Mechanisms of suppression of inflammatory gene expression by liver X receptor (LXR) activation in foamy macrophages. Foamy macrophages in atherosclerotic plaques express high levels of Trem2. (A) Cholesterol accumulation in the endoplasmic reticulum inhibits the enzymatic activity of 24-dehydrocholesterol reductase (Dhcr24), leading to desmosterol accumulation; (B) Desmosterol activates the transcription factor LXR. LXR activation suppresses inflammation via cholesterol efflux-dependent (C) and independent (D–E) mechanisms; (C) LXR upregulates the expression of ATP-Binding Cassette Transporter A1 and G1 (Abca1 and Abcg1), leading to cholesterol efflux.

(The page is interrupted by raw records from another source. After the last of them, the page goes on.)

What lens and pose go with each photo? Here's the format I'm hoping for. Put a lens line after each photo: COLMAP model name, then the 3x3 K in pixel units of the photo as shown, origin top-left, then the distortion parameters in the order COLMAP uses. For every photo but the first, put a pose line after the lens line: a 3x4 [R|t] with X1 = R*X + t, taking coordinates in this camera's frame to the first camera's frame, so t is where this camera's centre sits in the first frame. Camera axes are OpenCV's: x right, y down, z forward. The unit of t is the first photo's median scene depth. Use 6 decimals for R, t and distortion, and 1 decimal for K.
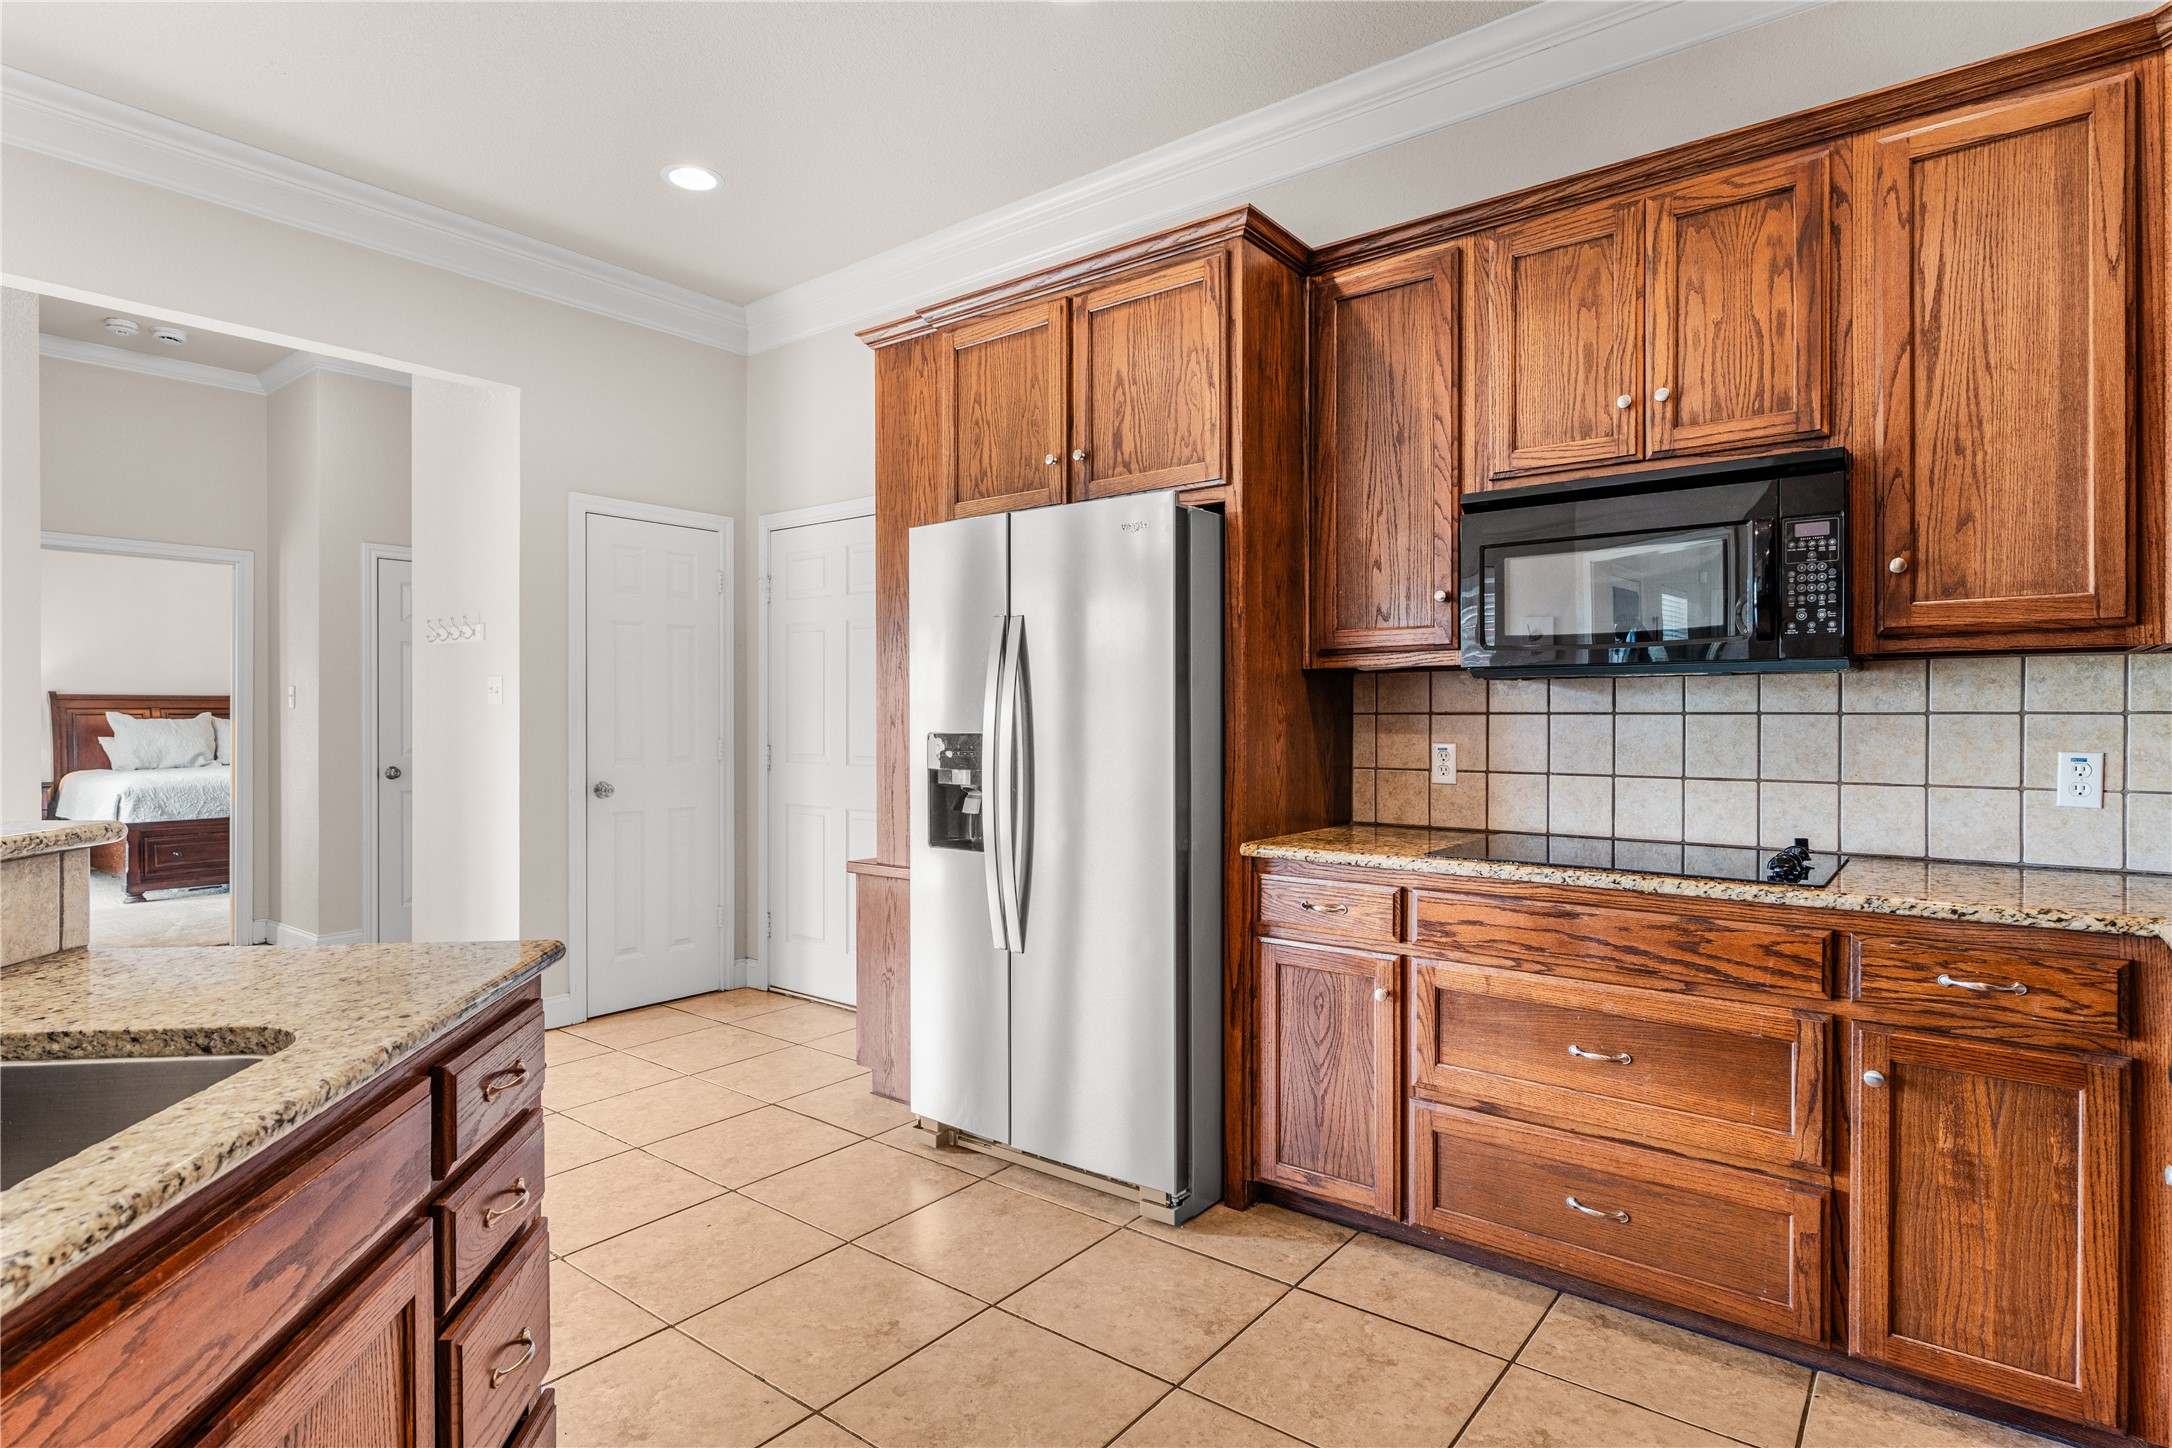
lens RADIAL K [[1140.2, 0, 1082.2], [0, 1140.2, 714.9], [0, 0, 1]] dist [0.002544, 0.001672]
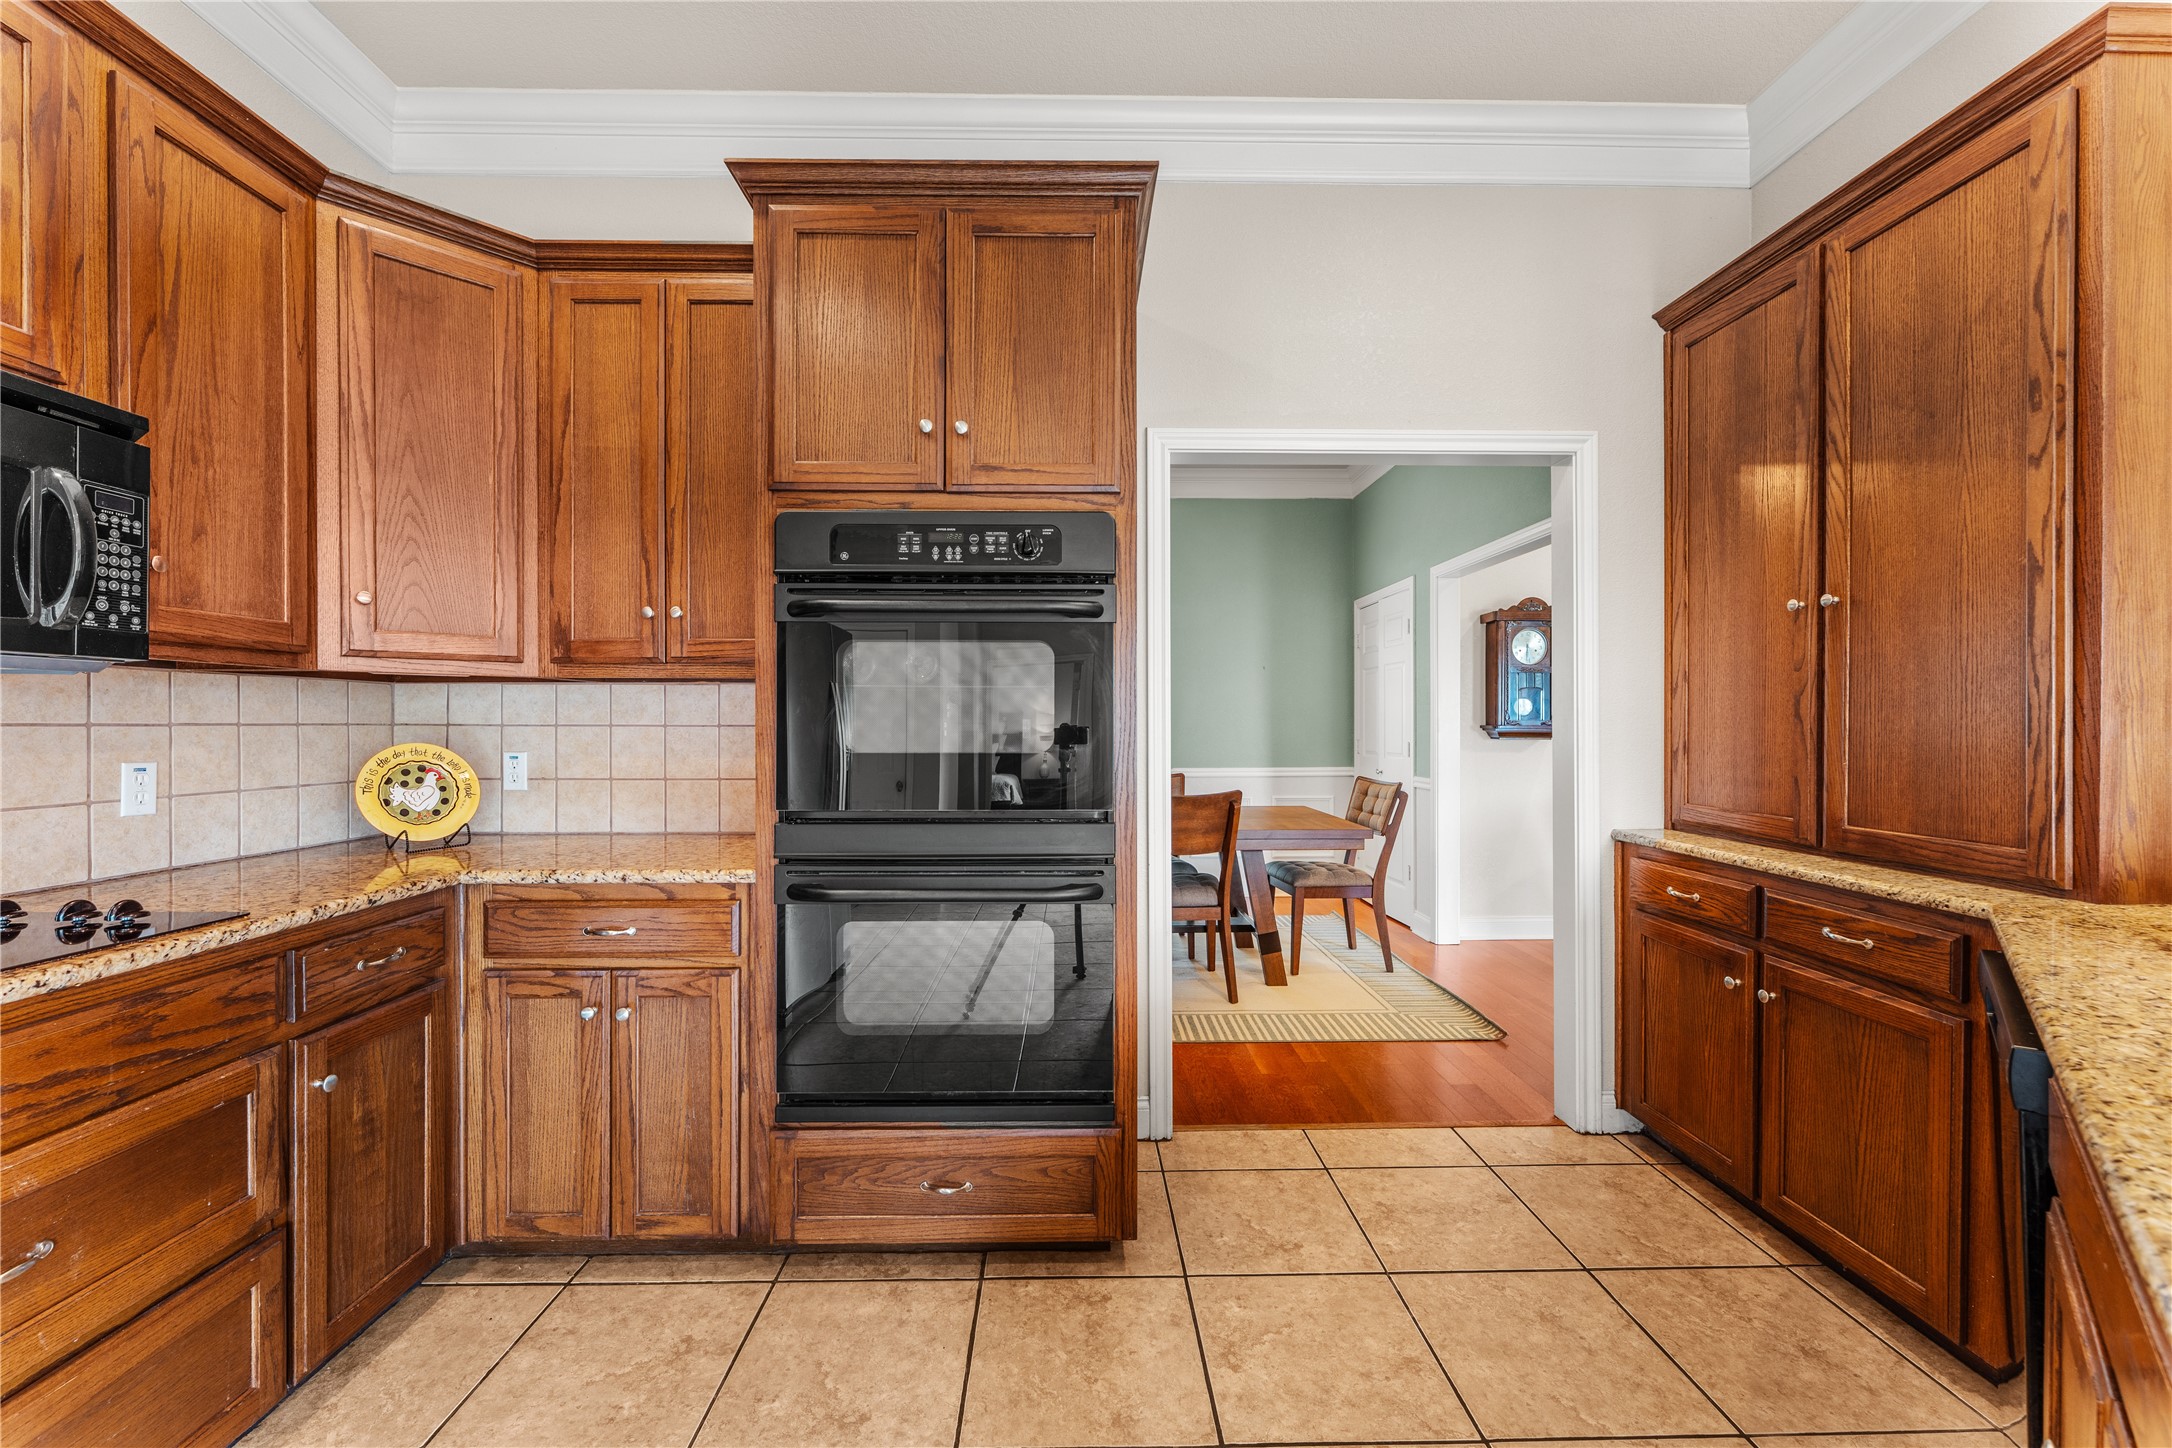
lens RADIAL K [[879.6, 0, 1090.6], [0, 879.6, 725.7], [0, 0, 1]] dist [-0.003506, -0.000215]
pose [[-0.640799, -0.000626, 0.767708, -0.301544], [0.001692, 0.999996, 0.002228, -0.001194], [-0.767707, 0.002726, -0.640796, 0.863419]]
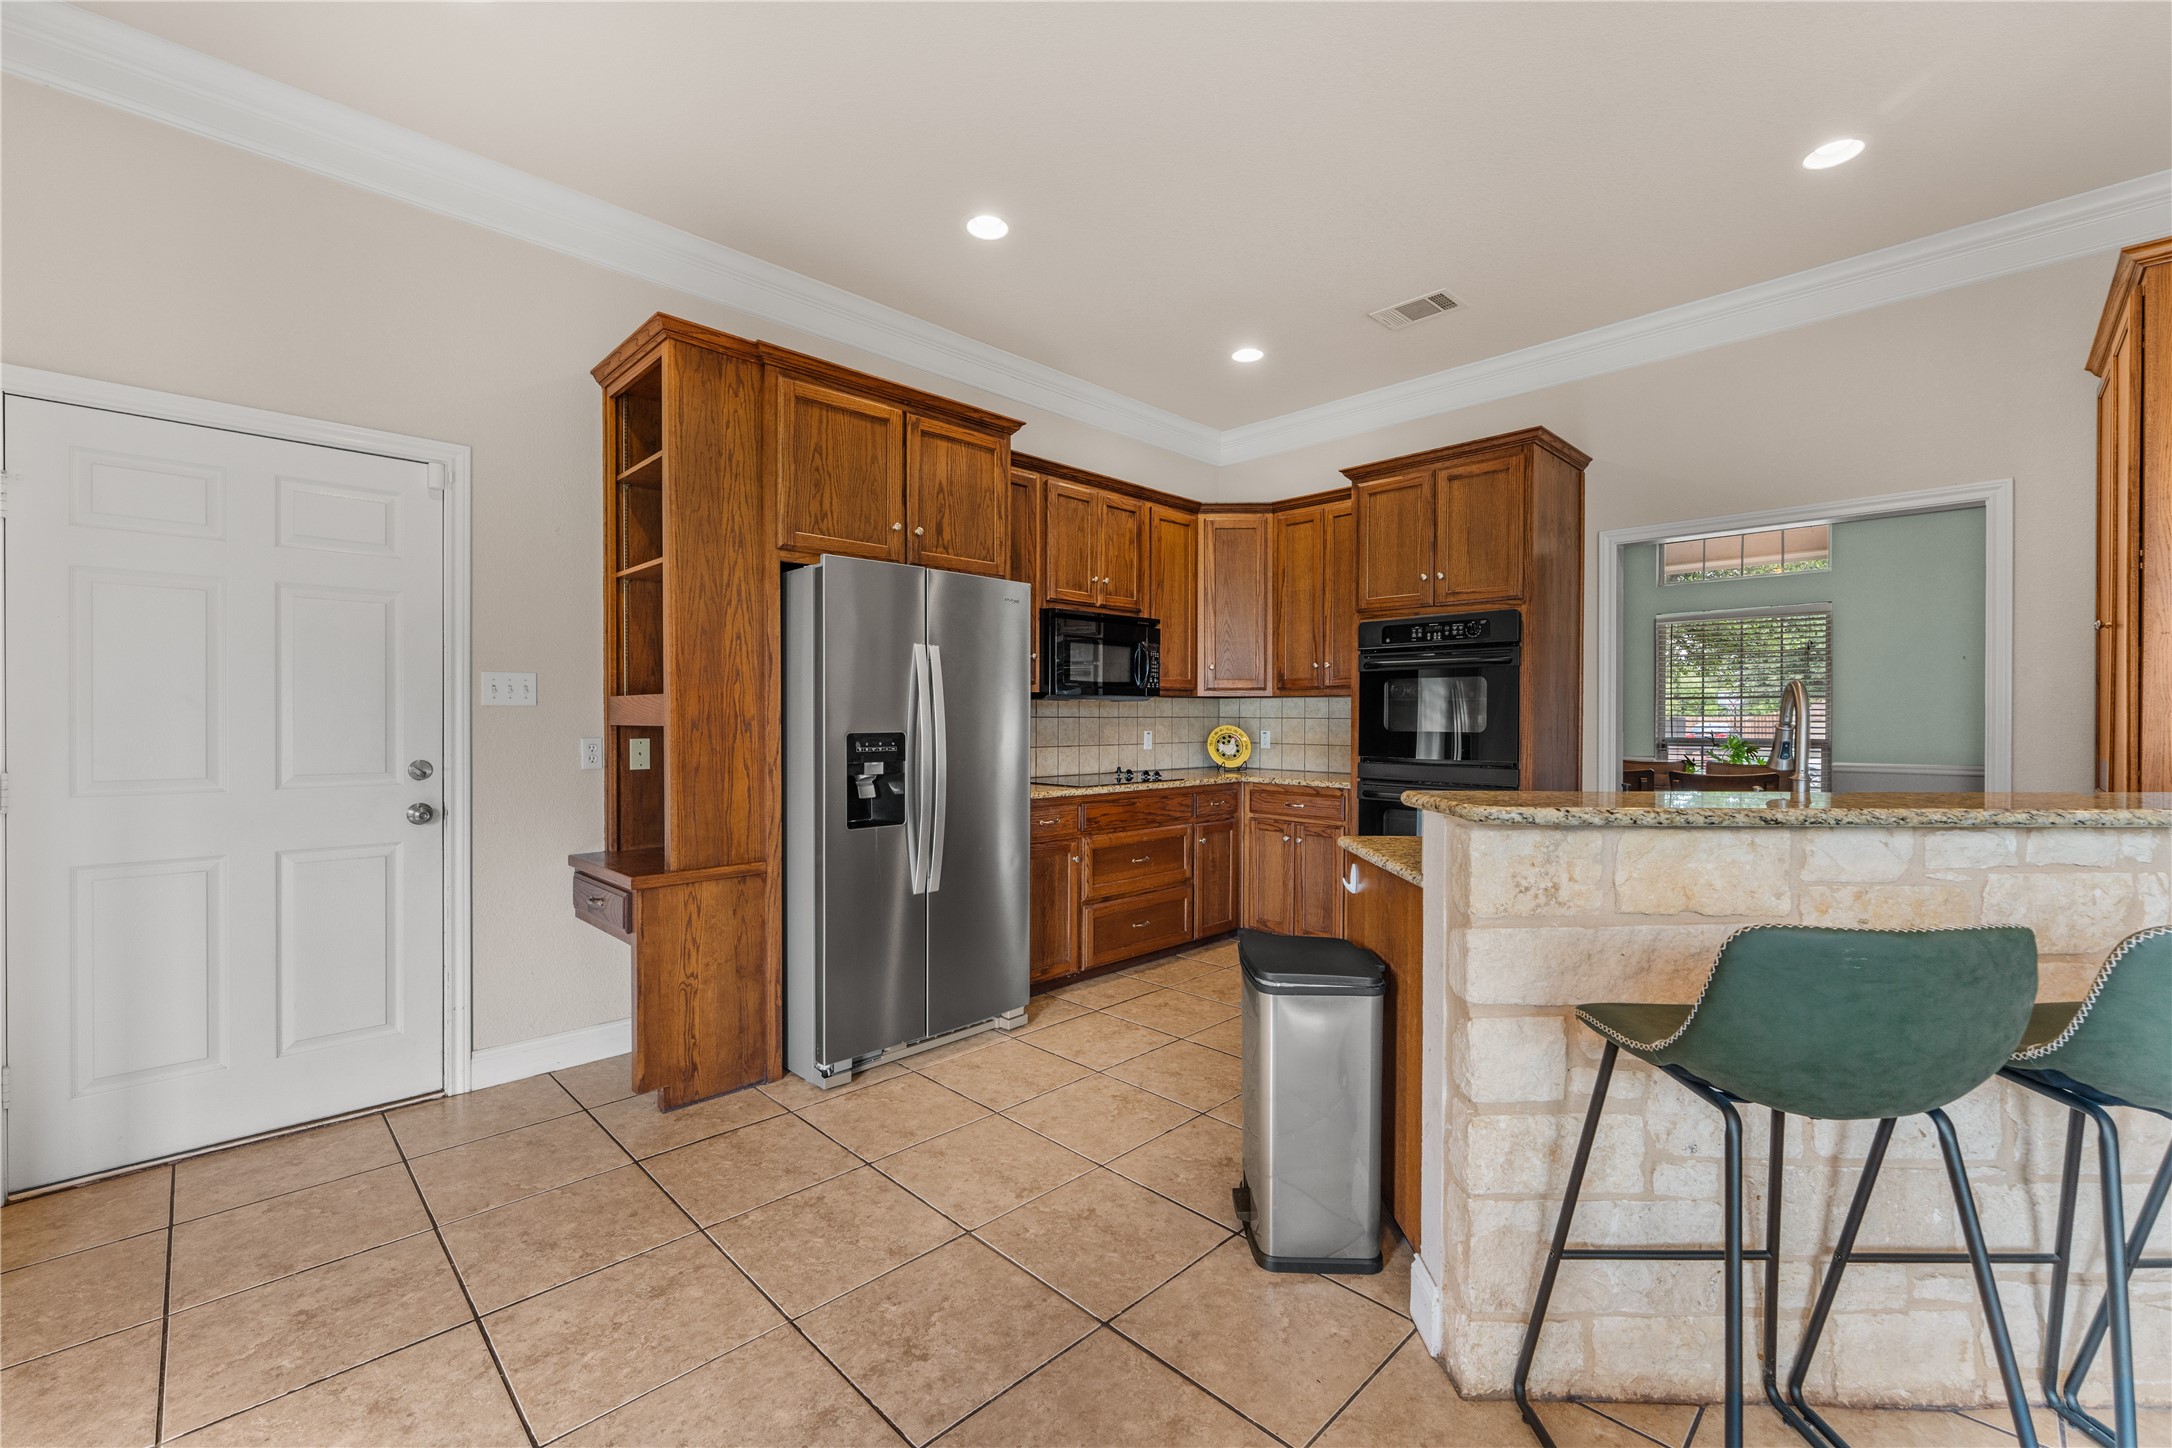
lens RADIAL K [[902.8, 0, 1086.9], [0, 902.8, 730.8], [0, 0, 1]] dist [-0.002393, -0.000742]
pose [[0.108402, -0.015464, 0.993987, -1.465404], [-0.000532, 0.999878, 0.015613, -0.003281], [-0.994107, -0.002221, 0.108380, 0.924898]]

Cholesterol efflux decreases Toll-like receptor 4 (TLR4) surface expression and NF-κB activation; (D) LXR forms a complex with SUMO-2/3 and NCoR, which trans-represses the transcription of Mcp-1 (monocyte chemoattractant protein-1), Mip-1β (macrophage inflammatory protein-1β), and iNos (inducible nitric oxide synthase); (E) LXR binds to inflammatory gene enhancers, leading to cis-repression of Il-1β (interleukin-1β), Cox-2 (cyclo-oxygenase-2), and Itgb2 (integrin beta 2) through chromatin closure. The figure has been created with Biorender.com.